WORK TO BE COMPLETED = Omit the pictures and output exactly the lines from the start of the entries through the line containing "index dip: (275, 142)".
═══ ENTRIES SHOWN ═══
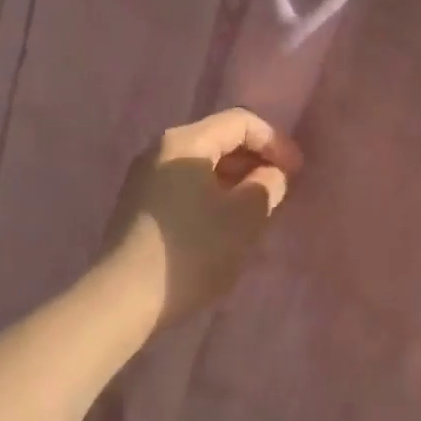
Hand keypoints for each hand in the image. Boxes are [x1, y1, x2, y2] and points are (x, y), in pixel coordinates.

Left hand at [100, 108, 303, 330]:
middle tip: (280, 191)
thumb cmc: (192, 252)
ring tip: (257, 211)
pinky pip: (184, 187)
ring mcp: (144, 178)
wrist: (124, 299)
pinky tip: (224, 226)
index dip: (275, 142)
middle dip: (255, 161)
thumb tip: (269, 175)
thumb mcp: (244, 218)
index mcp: (184, 142)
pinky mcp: (138, 206)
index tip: (296, 173)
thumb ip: (267, 186)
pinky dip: (211, 196)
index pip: (240, 122)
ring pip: (201, 166)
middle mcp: (159, 150)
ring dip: (234, 182)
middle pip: (218, 140)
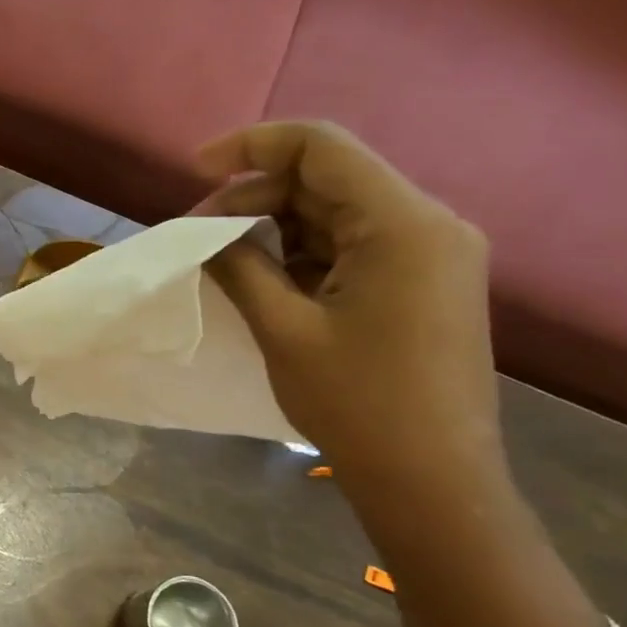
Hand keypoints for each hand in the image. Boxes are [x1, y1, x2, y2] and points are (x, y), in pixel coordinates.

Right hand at [198, 122, 504, 493]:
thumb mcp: (284, 328)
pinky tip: (262, 277)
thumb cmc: (357, 403)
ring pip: (334, 212)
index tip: (195, 169)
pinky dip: (300, 252)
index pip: (322, 148)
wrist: (431, 480)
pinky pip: (349, 244)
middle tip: (197, 233)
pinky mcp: (420, 281)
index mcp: (404, 225)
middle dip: (255, 196)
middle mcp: (427, 224)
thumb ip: (240, 266)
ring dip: (274, 226)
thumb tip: (205, 232)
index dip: (252, 147)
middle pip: (327, 179)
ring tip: (221, 257)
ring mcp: (428, 254)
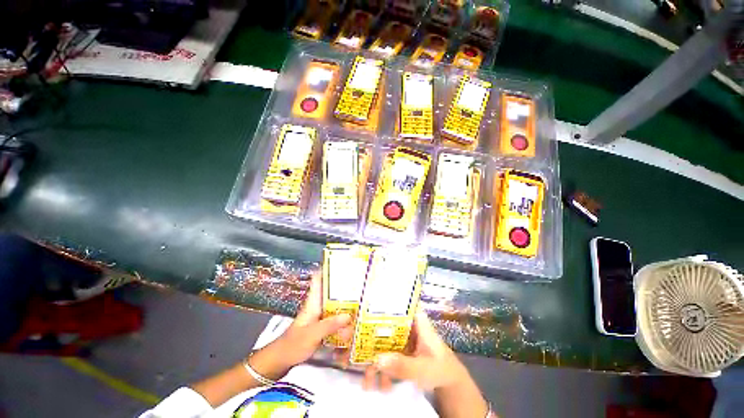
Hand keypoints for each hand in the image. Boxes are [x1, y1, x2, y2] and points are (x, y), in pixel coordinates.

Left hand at [248, 272, 352, 379]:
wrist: (281, 360)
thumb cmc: (294, 344)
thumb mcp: (312, 334)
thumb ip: (330, 325)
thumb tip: (349, 315)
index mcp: (313, 302)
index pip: (318, 279)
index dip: (327, 268)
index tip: (341, 262)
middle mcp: (317, 305)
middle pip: (330, 290)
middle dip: (343, 284)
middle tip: (359, 280)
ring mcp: (320, 315)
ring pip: (335, 303)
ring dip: (346, 301)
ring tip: (362, 297)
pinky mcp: (322, 325)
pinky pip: (335, 316)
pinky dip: (343, 316)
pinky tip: (353, 319)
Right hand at [363, 309, 469, 391]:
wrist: (449, 382)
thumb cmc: (440, 368)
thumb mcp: (424, 368)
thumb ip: (403, 365)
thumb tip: (378, 359)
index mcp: (415, 320)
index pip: (399, 303)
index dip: (382, 301)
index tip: (364, 306)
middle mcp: (406, 325)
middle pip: (385, 322)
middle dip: (369, 337)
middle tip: (355, 352)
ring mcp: (402, 338)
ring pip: (383, 340)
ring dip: (373, 358)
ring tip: (367, 380)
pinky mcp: (399, 350)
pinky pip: (385, 354)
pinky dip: (379, 367)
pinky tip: (377, 384)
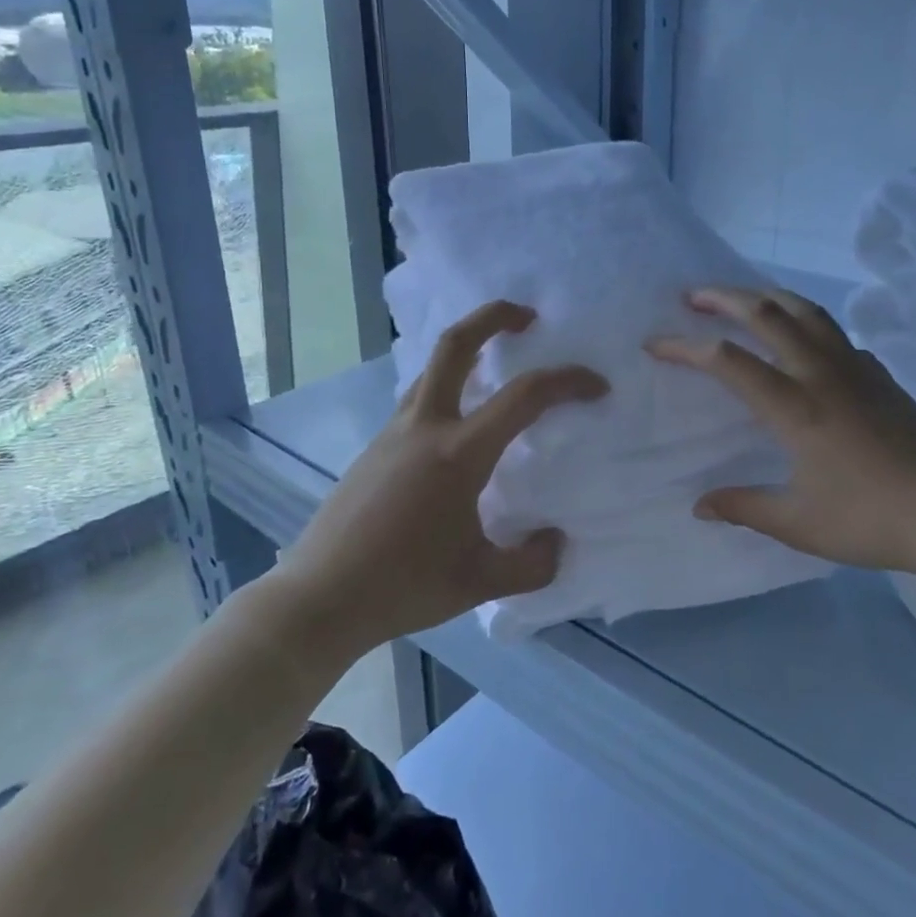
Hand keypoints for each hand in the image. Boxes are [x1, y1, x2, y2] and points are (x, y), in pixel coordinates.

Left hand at [275, 300, 607, 650]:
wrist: (318, 599)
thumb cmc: (403, 586)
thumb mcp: (480, 584)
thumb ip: (531, 564)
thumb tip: (555, 542)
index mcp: (458, 453)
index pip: (524, 396)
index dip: (568, 381)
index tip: (597, 386)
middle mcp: (424, 427)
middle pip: (456, 344)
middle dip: (494, 317)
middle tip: (527, 317)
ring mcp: (393, 433)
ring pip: (432, 369)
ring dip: (468, 351)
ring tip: (496, 367)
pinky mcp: (375, 448)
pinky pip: (417, 399)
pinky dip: (447, 389)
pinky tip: (458, 428)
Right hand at [648, 287, 915, 573]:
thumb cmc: (871, 519)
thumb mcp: (799, 523)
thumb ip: (745, 506)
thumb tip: (699, 505)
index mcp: (796, 408)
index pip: (728, 361)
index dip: (685, 347)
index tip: (655, 344)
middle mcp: (822, 374)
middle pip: (767, 313)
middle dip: (723, 297)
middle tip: (692, 296)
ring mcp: (856, 368)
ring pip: (806, 311)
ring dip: (766, 296)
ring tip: (742, 297)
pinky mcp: (880, 374)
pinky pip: (834, 334)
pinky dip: (806, 323)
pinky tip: (801, 341)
═══
ANSWER AREA =
Hand keypoints for each hand in the image. Boxes are [x1, y1, x2, y2] and points are (x, y), in pixel coordinates.

Left hand at [100, 108, 303, 330]:
middle tip: (280, 191)
thumb cmc: (192, 252)
ring tip: (257, 211)
pinky pip: (184, 187)
ring mcp: (144, 178)
wrist: (124, 299)
pinky tip: (224, 226)
index dip: (275, 142)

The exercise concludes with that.